Gaylan Prescott, staff representative of the United Steelworkers of America in Longview, acknowledged chances of salvaging the smelter and the 950 jobs it once provided are increasingly unlikely, but said the union still hoped the plant would restart.
"There's no reason to completely throw in the towel," he said. "There hasn't been any action taken to permanently incapacitate the smelter. The heart of the plant, as I understand it, is fully intact at this point."
The loss of the power and transmission contracts are serious problems, he said, but could be overcome by buying power from the nearby Mirant power plant. That plant was mothballed while partially complete, and its bankrupt owner is looking to sell it.

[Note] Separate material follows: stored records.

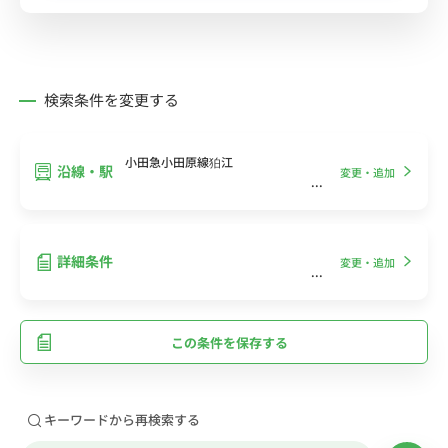
検索条件を変更する
小田急小田原線狛江
沿線・駅
変更・追加
詳細条件
変更・追加
この条件を保存する
キーワードから再検索する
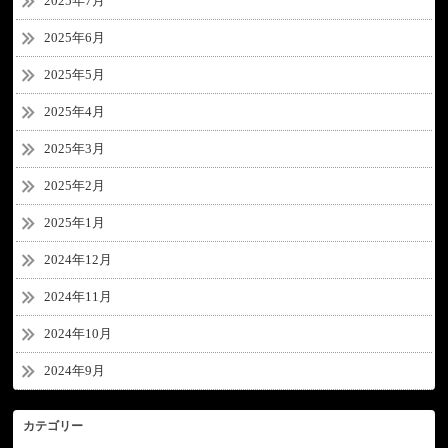
2025年7月
2025年6月
2025年5月
2025年4月
2025年3月
2025年2月
2025年1月
2024年12月
2024年11月
2024年10月
2024年9月
カテゴリー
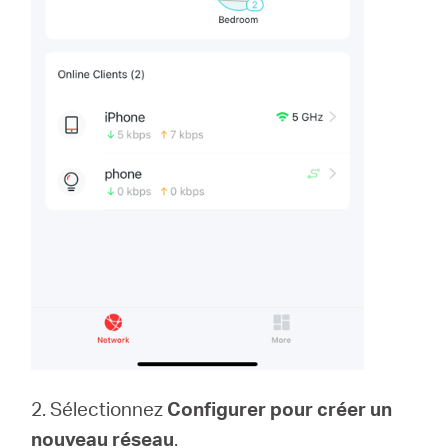
2. Sélectionnez
Configurer pour créer un
nouveau réseau
.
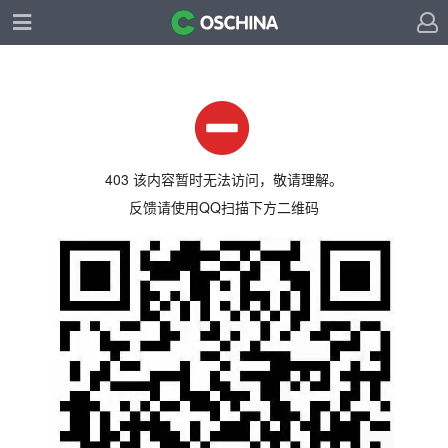
403 该内容暂时无法访问，敬请理解。
反馈请使用QQ扫描下方二维码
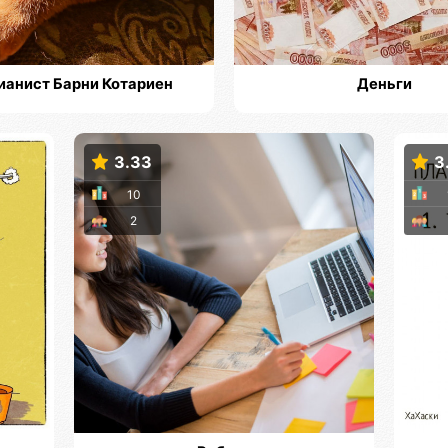
ианист Барни Котариен
Деньги
3.33
3
10
2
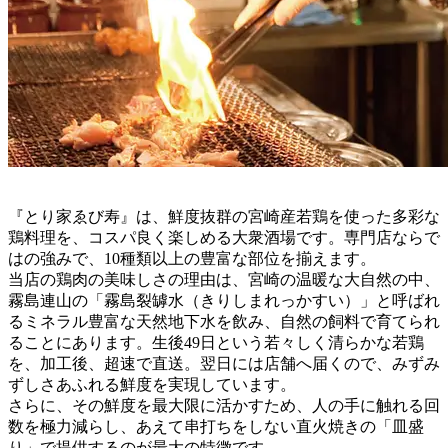
『とり家ゑび寿』は、鮮度抜群の宮崎産若鶏を使った多彩な
鶏料理を、コスパ良く楽しめる大衆酒場です。専門店ならで
はの強みで、10種類以上の豊富な部位を揃えます。
当店の鶏肉の美味しさの理由は、宮崎の温暖な大自然の中、
霧島連山の「霧島裂罅水（きりしまれっかすい）」と呼ばれ
るミネラル豊富な天然地下水を飲み、自然の飼料で育てられ
ることにあります。生後49日という若々しく清らかな若鶏
を、加工後、超速で直送。翌日には店舗へ届くので、みずみ
ずしさあふれる鮮度を実現しています。
さらに、その鮮度を最大限に活かすため、人の手に触れる回
数を極力減らし、あえて串打ちをしない直火焼きの「皿盛
り」で提供するのが最大の特徴です。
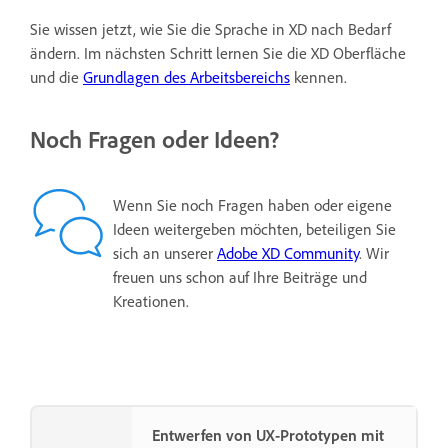
Sie wissen jetzt, wie Sie die Sprache in XD nach Bedarf
ändern. Im nächsten Schritt lernen Sie die XD Oberfläche
und die
Grundlagen des Arbeitsbereichs
kennen.
Noch Fragen oder Ideen?
Wenn Sie noch Fragen haben oder eigene
Ideen weitergeben möchten, beteiligen Sie
sich an unserer
Adobe XD Community
. Wir
freuen uns schon auf Ihre Beiträge und
Kreationen.
Entwerfen von UX-Prototypen mit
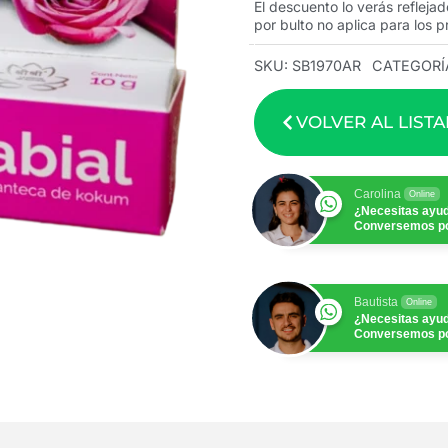
El descuento lo verás reflejad
por bulto no aplica para los p
SKU:
SB1970AR
CATEGORÍ
VOLVER AL LIST
Carolina
Online
¿Necesitas ayu
Conversemos p
Bautista
Online
¿Necesitas ayu
Conversemos p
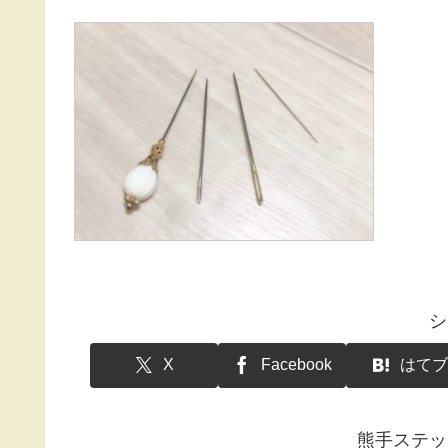
シ
X
Facebook
はてブ
熊手ステッ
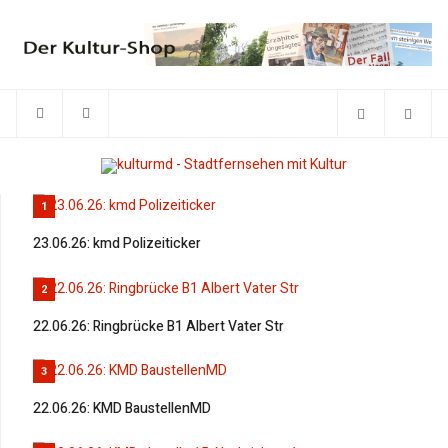
1
23.06.26: kmd Polizeiticker
2
22.06.26: Ringbrücke B1 Albert Vater Str
3
22.06.26: KMD BaustellenMD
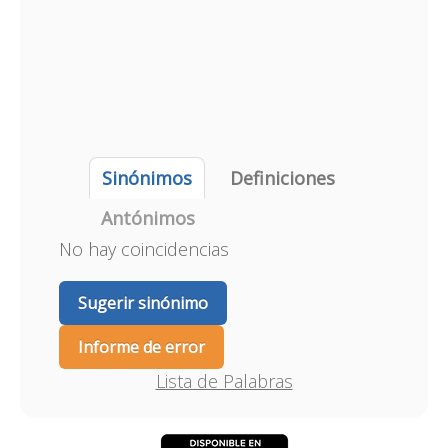
Sinónimos
Definiciones
Antónimos
No hay coincidencias
Sugerir sinónimo
Informe de error
Lista de Palabras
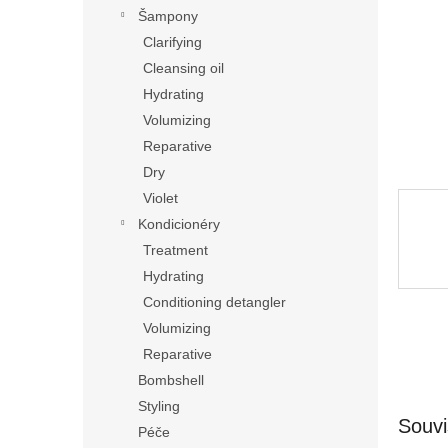
n
Šampony
e
Clarifying
l
Cleansing oil
Hydrating
Volumizing
Reparative
Dry
Violet
Kondicionéry
Treatment
Hydrating
Conditioning detangler
Volumizing
Reparative
Bombshell
Styling
Souvi
Péče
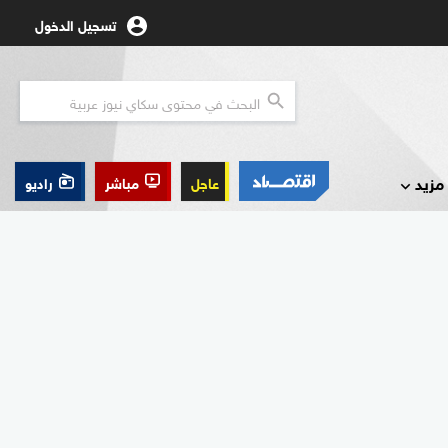
تسجيل الدخول
مزيد
عاجل
مباشر
راديو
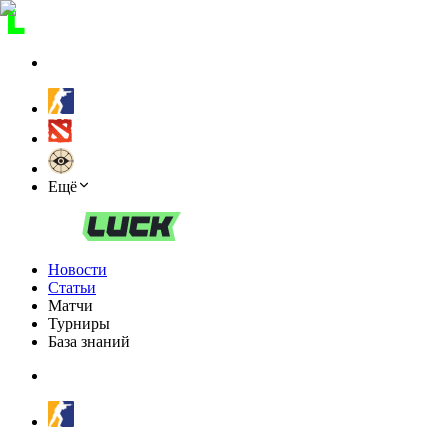
Ещё
Новости
Статьи
Матчи
Турниры
База знаний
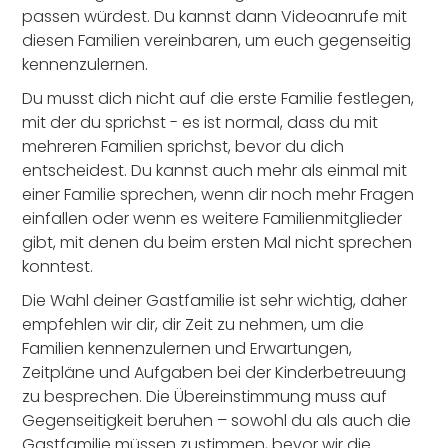
passen würdest. Du kannst dann Videoanrufe mit
diesen Familien vereinbaren, um euch gegenseitig
kennenzulernen.
Du musst dich nicht auf die erste Familie festlegen,
mit der du sprichst - es ist normal, dass du mit
mehreren Familien sprichst, bevor du dich
entscheidest. Du kannst auch mehr als einmal mit
einer Familie sprechen, wenn dir noch mehr Fragen
einfallen oder wenn es weitere Familienmitglieder
gibt, mit denen du beim ersten Mal nicht sprechen
konntest.
Die Wahl deiner Gastfamilie ist sehr wichtig, daher
empfehlen wir dir, dir Zeit zu nehmen, um die
Familien kennenzulernen und Erwartungen,
Zeitpläne und Aufgaben bei der Kinderbetreuung
zu besprechen. Die Übereinstimmung muss auf
Gegenseitigkeit beruhen – sowohl du als auch die
Gastfamilie müssen zustimmen, bevor wir die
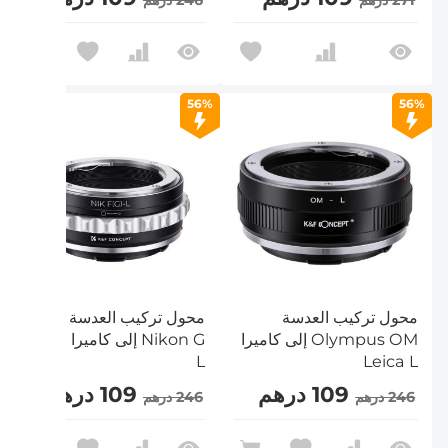
271 درهم
246 درهم
56%
56%
محول تركيب العدسة
محول تركيب العدسة
Olympus OM إلى كاميرا
Nikon G إلى كاميرا Leica
L
Leica L
109 درهم
109 درهم
246 درهم
246 درهم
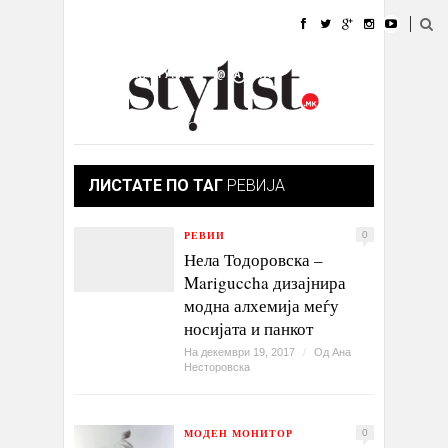
ДОМА
МОДА
СТИЛ
УБАВИНА
ЖИВОТ
КУЛТУРА
@РАБОТА
ГАЛЕРИЈА
ИЗЛОГ
КОНТАКТ
ЛИСТАТЕ ПО ТАГ
РЕВИЈА
РЕВИИ
0
Нела Тодоровска –
Mariguccha дизајнира
модна алхемија меѓу
носијата и панкот
На декември 19, 2017
/
Од
Ана
Несторовска
МОДЕН МОНИТОР
0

Longview city manager Ed Ivey said he didn't want to give up hope for that many jobs, but it might be time to instead consider the future of the site.
"I never say never, but it looks like it is much more difficult to product aluminum in the Northwest now than it ever was in the past," he said.
Alcoa, which took over Reynolds Metals in 2000 and sold the smelter to Lynch, and retains ownership of the ground under the plant and responsibility for cleaning up the site, according to its lease with Lynch. Sixty years of aluminum production at the site has left it heavily contaminated, said Brandt.
That means the prime riverfront site could be used to once again boost the local economy, Ivey said.
"I think it's incumbent upon Longview as a community to explore aggressively a partnership in which we could determine what options are open to us, what have others done and what possibilities are out there for us," he said.